Source code and debug symbols¶
The Undo Engine does not require source code or DWARF debugging information to be available when recording a program. Source code and debugging information can be used when replaying, if it is available, even if it was not available during recording.
Parallel Search¶
When you execute a reverse-execution command in UDB, the Undo Engine carries out a search of execution history to find the point where the command ends up, taking into account breakpoints, watchpoints, and signals.
The work of searching execution history is normally parallelized across multiple logical cores. Up to four logical cores are used when searching the history of a 64-bit process, or up to two logical cores for a 32-bit process.
Note
Parallel Search is a CPU-intensive activity, so will perform better on a machine with four physical cores available compared to a machine with four hyperthreaded logical cores.
Configuring Parallel Search
Parallel Search is enabled by default. To disable it, set the environment variable
UNDO_parallel_search=false
before starting UDB. This restricts searches to a single core.
Performance
Parallel Search uses multiple processes to replay parts of execution history, with runtime behavior similar to a parallel build, and this requires additional memory and CPU consumption that may impact other processes on the machine. If this causes difficulties, Parallel Search can be disabled as described above.
System requirements
Parallel Search requires memory overcommit to be enabled, that is,
/proc/sys/vm/overcommit_memory
must be set to0
(default on most Linux distributions) or1
. When memory overcommit is not available, search is restricted to a single core.
Network traffic¶
The LiveRecorder library and the live-record tool make no network requests.
UDB makes the following network requests:
When UDB starts, it makes an HTTPS request to download.undo.io to determine if a newer release of the product is available. If this fails, the debugging session proceeds as normal. This request can be disabled: see Checking for updates.

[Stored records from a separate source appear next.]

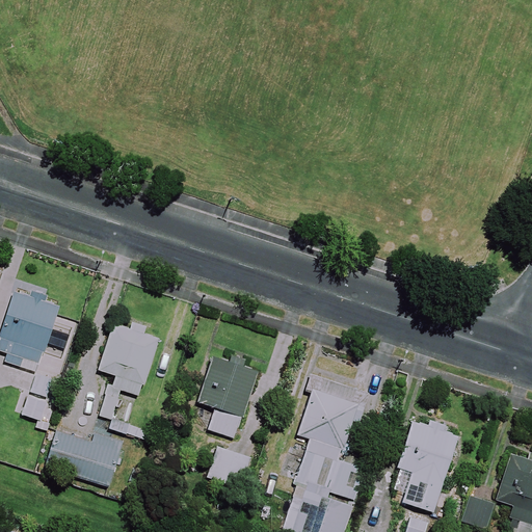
[(3,362),(36,374),(61,309),(16,291),(0,333),(0,349),(7,352),(3,362)]
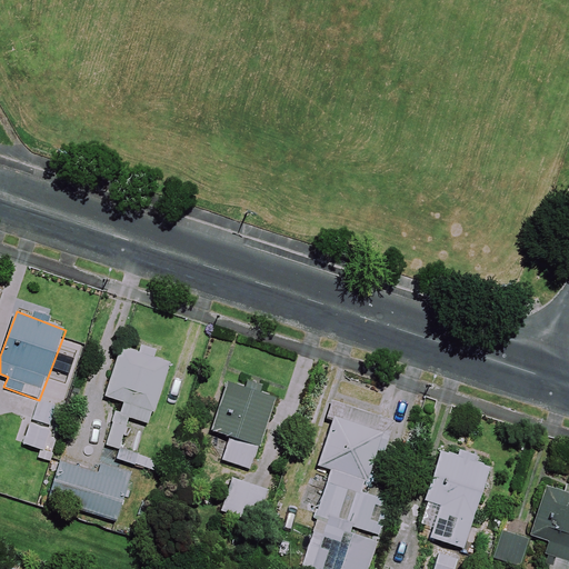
[(169,362),(153,358),(155,355),(140,349),(138,352),(121,347),(106,397),(119,401),(105,445),(118,449),(129,417),(149,423),(169,362)]
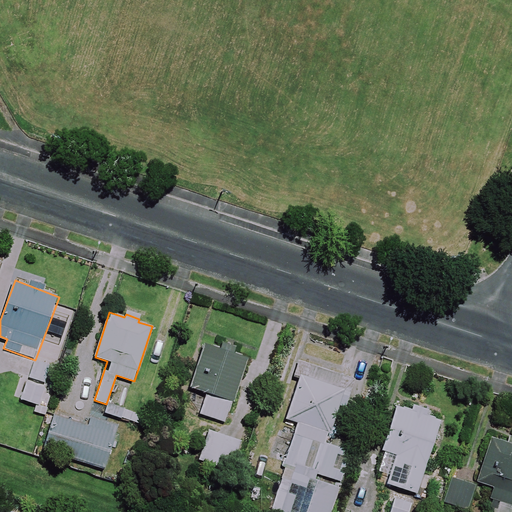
[(249,361),(205,343),(188,386),(208,394),(200,413),(224,423),(249,361)]
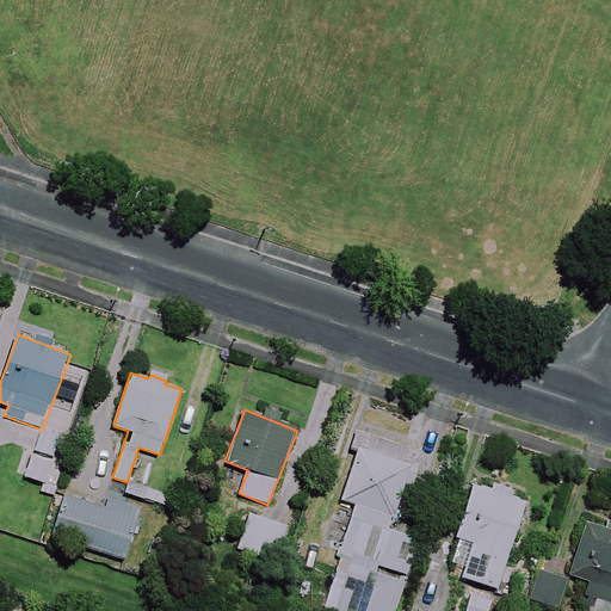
[(68,439),(41,431),(35,452),(62,460),(68,439)]
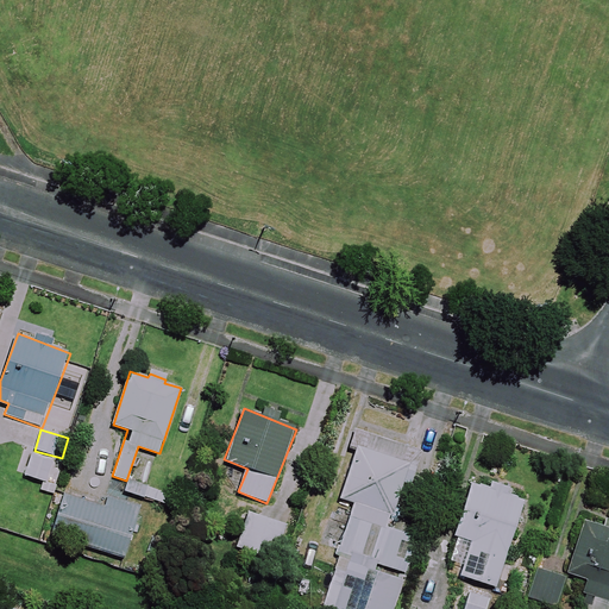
[(388,528),(389,525),(393,513),(408,464),(357,447),(340,497),(353,502),(349,515),(360,520),(388,528)]
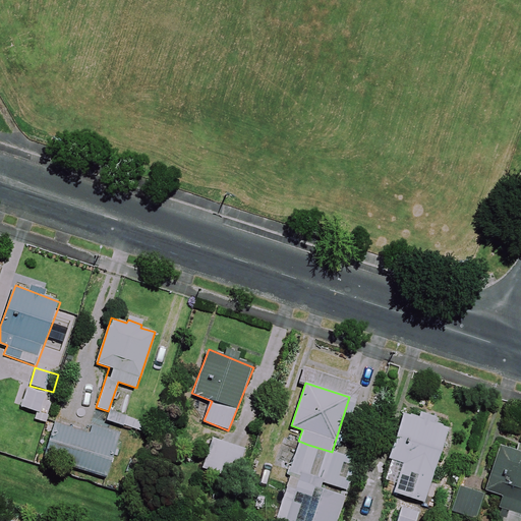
[(447,427),(403,413),(383,479),(398,484),(395,494),(423,502),(447,427)]
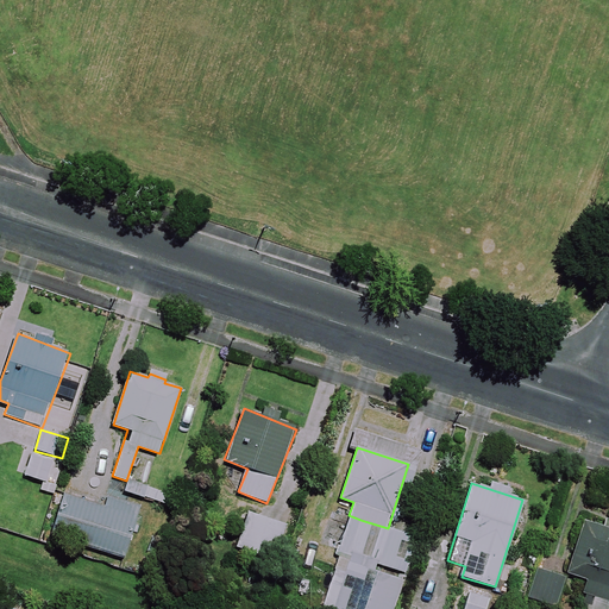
[(106,508),(63,495),(51,535),(125,558),(139,507),(108,497),(106,508)]
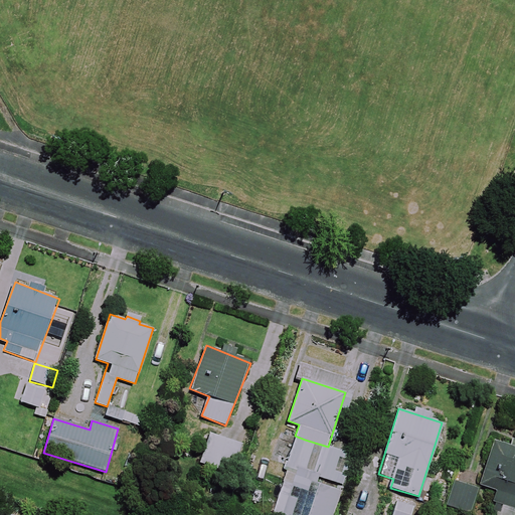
[(239,446),(210,437),(201,465),(230,474),(239,446)]
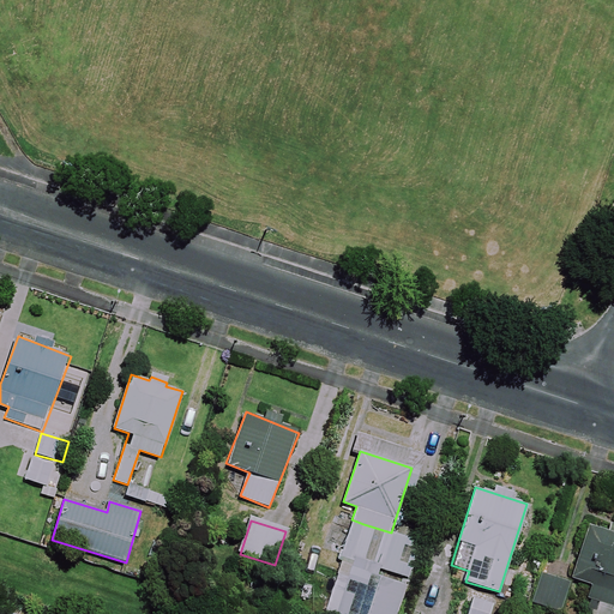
[(391,533),(363,524),(354,551),(348,548),(324,613),(395,613),(404,589),(380,581),(395,535),(391,533)]
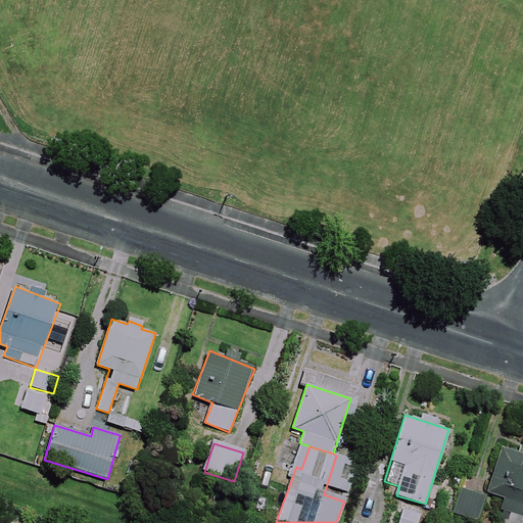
[(522,522),(522,455),(502,447),(486,491),(502,497),(498,506),(513,511),(508,522),(522,522)]
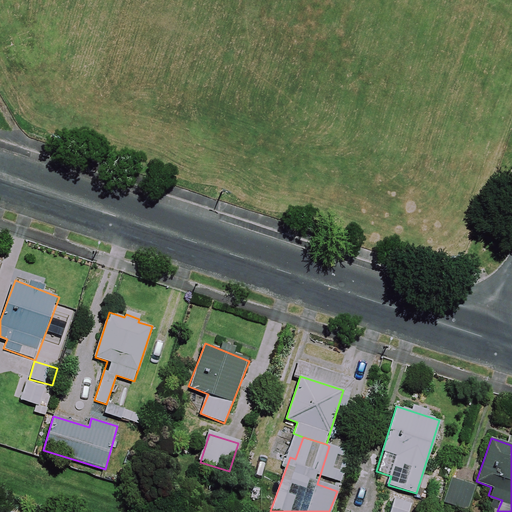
[(409,511),(413,502),(394,496),(389,511),(409,511)]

In accordance with Undo’s privacy policy, when UDB starts or exits it attempts to send usage information via HTTPS to api.undo.io. If this fails, the debugging session proceeds as normal. Sharing of usage statistics may be enabled or disabled at any time using the set share-usage-statistics licensing-only|anonymized|on command.
When using a license that is configured to use a Keyserver, UDB contacts the Keyserver regularly. If this fails, the debugging session is terminated. The Keyserver is hosted within the customer’s network and does not make any outgoing network requests.